TASK INSTRUCTIONS →
Retype every line of the records, from the first line through the line containing "(обращается к своим друзьям)", with both ends included and no changes.

Saved data entries →
____
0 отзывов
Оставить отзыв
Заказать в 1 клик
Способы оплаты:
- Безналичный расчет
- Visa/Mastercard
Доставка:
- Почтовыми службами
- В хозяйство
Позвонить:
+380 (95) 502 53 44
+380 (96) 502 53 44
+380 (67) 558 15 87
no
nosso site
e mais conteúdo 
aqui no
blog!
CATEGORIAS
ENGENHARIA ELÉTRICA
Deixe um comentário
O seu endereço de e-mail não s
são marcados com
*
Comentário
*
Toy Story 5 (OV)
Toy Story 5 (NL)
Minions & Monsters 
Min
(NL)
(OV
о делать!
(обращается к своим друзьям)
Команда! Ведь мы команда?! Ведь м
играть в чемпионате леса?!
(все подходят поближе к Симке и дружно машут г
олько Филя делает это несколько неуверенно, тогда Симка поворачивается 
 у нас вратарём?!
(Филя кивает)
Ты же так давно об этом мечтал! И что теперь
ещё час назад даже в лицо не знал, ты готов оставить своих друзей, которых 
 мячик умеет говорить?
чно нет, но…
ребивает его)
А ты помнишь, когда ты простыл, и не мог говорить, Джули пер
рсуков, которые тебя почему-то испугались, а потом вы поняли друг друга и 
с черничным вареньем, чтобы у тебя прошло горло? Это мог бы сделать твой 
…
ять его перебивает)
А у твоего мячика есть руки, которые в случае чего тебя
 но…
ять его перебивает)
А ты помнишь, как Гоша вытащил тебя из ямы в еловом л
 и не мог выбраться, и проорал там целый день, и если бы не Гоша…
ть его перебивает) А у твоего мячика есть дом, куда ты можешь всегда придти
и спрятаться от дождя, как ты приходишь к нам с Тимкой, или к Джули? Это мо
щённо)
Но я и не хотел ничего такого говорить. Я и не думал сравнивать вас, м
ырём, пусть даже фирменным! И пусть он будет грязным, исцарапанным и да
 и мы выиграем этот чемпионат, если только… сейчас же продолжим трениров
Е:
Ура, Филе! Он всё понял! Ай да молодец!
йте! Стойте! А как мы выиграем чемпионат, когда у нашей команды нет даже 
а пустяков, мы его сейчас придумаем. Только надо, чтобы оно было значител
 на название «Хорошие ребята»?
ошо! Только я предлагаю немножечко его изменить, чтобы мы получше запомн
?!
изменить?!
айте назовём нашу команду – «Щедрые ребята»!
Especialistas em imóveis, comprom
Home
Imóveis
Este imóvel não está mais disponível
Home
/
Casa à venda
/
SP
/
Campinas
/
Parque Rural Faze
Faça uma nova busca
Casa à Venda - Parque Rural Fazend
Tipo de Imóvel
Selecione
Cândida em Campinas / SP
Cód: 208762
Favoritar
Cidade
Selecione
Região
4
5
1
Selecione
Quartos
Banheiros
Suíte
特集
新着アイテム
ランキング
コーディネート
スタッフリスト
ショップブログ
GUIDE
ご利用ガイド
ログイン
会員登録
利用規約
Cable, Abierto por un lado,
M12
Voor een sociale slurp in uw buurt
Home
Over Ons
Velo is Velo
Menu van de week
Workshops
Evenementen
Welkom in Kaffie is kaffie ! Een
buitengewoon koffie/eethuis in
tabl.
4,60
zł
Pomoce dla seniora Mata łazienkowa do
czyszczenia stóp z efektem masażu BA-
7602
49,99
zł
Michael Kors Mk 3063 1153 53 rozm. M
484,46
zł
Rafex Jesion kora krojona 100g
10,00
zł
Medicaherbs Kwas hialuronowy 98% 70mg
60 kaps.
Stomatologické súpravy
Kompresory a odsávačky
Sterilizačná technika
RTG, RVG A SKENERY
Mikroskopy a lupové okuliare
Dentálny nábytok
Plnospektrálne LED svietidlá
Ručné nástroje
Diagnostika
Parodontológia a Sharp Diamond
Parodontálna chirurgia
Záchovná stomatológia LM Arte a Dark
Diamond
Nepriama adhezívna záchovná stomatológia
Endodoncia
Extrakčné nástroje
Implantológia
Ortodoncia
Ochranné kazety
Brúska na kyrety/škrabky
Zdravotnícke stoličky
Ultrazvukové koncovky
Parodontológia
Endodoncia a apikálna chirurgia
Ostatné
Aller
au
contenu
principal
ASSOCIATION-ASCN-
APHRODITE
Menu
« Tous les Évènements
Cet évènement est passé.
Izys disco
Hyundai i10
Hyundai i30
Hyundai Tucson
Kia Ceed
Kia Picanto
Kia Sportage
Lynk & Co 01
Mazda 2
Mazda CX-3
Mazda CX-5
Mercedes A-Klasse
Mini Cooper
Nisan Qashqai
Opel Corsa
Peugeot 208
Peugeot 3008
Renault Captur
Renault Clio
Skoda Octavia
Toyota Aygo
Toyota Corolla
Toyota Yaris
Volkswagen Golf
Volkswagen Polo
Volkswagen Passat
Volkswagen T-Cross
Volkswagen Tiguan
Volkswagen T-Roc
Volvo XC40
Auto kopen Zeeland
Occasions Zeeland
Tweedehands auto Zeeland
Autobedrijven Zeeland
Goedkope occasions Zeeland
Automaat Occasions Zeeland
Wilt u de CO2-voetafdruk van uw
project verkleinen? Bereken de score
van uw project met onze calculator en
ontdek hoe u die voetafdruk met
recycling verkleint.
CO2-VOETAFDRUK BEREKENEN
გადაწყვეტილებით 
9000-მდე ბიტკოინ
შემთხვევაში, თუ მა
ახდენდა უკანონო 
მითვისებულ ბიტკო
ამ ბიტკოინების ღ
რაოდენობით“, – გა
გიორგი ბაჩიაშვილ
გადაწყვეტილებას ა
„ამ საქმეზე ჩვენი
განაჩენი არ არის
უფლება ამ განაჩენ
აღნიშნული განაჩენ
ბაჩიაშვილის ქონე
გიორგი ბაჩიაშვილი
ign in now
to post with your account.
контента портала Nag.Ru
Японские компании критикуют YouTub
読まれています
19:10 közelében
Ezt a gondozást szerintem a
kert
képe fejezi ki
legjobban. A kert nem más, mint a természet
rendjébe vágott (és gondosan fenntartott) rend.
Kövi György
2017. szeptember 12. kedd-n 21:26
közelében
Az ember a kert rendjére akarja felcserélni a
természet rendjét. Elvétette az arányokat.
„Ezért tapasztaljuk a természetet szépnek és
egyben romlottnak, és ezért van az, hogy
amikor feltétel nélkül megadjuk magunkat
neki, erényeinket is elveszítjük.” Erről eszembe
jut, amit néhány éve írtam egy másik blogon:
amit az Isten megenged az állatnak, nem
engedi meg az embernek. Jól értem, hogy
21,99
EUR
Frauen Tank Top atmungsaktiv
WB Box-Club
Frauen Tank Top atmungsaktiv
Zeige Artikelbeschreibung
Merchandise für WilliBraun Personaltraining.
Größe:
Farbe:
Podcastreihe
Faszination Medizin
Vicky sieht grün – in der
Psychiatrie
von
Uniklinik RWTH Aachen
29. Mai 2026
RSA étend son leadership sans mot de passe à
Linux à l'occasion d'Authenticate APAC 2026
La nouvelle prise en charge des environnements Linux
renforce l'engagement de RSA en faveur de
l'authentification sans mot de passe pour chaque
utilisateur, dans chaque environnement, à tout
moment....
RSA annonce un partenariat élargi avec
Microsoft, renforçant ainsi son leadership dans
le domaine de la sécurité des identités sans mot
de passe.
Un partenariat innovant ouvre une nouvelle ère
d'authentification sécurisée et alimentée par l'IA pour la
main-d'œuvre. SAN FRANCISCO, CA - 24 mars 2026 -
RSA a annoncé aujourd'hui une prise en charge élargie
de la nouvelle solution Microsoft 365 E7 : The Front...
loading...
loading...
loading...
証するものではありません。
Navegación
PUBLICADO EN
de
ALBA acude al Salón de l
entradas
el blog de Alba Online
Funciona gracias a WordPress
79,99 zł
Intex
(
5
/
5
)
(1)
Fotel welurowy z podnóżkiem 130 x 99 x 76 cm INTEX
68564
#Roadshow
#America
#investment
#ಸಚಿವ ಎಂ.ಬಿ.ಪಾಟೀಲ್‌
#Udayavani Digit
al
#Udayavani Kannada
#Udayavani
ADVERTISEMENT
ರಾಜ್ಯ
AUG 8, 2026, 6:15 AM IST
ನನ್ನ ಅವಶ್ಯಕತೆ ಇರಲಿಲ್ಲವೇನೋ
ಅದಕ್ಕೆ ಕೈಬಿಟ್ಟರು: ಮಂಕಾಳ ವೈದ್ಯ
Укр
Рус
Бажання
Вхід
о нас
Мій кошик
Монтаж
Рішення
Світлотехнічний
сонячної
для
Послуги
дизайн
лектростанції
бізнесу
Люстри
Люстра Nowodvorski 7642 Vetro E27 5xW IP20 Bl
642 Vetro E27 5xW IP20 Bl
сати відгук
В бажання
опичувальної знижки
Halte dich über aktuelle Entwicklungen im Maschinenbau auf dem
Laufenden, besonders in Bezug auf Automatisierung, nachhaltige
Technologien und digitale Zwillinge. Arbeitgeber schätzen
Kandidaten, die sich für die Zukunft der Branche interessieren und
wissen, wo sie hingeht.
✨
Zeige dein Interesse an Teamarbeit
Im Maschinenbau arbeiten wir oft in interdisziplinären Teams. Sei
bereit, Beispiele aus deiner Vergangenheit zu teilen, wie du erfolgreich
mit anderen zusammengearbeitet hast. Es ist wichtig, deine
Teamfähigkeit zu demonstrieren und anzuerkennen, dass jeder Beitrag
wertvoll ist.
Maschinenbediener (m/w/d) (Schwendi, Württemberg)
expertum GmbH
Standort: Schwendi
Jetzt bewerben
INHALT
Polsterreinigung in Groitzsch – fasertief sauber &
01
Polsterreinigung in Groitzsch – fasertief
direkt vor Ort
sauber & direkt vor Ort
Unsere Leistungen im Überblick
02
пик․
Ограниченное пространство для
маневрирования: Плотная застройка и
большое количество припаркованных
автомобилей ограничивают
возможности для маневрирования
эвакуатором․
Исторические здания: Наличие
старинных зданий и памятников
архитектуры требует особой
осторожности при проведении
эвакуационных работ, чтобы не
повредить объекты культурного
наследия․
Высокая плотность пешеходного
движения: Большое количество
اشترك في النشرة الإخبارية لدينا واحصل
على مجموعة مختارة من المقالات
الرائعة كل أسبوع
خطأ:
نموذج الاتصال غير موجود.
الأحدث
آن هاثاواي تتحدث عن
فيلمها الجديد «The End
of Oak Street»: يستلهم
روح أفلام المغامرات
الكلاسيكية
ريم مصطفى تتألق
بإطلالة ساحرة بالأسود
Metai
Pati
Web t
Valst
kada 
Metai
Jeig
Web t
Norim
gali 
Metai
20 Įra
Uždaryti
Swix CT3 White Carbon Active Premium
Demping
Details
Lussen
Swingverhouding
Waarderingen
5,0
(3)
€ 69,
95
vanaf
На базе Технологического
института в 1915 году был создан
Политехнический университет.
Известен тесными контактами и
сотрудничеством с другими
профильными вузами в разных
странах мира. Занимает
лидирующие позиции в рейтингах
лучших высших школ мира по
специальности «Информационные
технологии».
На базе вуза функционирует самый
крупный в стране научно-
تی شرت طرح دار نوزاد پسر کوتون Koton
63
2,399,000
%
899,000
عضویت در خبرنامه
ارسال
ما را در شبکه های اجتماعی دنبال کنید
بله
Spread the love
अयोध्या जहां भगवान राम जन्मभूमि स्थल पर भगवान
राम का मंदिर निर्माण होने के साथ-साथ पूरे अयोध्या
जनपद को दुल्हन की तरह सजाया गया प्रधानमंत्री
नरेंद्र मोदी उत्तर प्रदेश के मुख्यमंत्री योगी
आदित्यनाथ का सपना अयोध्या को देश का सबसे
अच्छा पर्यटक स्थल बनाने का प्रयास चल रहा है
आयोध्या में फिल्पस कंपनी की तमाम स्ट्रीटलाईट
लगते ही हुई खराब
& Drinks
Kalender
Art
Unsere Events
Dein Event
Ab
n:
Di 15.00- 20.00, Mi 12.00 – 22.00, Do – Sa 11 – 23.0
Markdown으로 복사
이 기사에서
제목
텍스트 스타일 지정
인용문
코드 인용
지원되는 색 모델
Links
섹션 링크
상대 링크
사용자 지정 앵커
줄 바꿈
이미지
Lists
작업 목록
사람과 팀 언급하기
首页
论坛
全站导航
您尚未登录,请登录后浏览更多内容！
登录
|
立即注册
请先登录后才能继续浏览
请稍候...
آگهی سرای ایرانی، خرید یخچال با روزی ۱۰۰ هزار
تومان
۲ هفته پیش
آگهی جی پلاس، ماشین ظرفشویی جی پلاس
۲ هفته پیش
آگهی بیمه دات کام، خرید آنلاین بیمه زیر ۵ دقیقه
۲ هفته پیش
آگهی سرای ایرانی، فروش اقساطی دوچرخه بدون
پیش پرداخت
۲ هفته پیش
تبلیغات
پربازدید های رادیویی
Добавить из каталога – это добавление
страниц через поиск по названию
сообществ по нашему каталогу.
____
ANSWER BOX →
0 отзывов
Оставить отзыв
Заказать в 1 клик
Способы оплаты:
- Безналичный расчет
- Visa/Mastercard
Доставка:
- Почтовыми службами
- В хозяйство
Позвонить:
+380 (95) 502 53 44
+380 (96) 502 53 44
+380 (67) 558 15 87
no
nosso site
e mais conteúdo 
aqui no
blog!
CATEGORIAS
ENGENHARIA ELÉTRICA
Deixe um comentário
O seu endereço de e-mail não s
são marcados com
*
Comentário
*
Toy Story 5 (OV)
Toy Story 5 (NL)
Minions & Monsters 
Min
(NL)
(OV
о делать!
(обращается к своим друзьям)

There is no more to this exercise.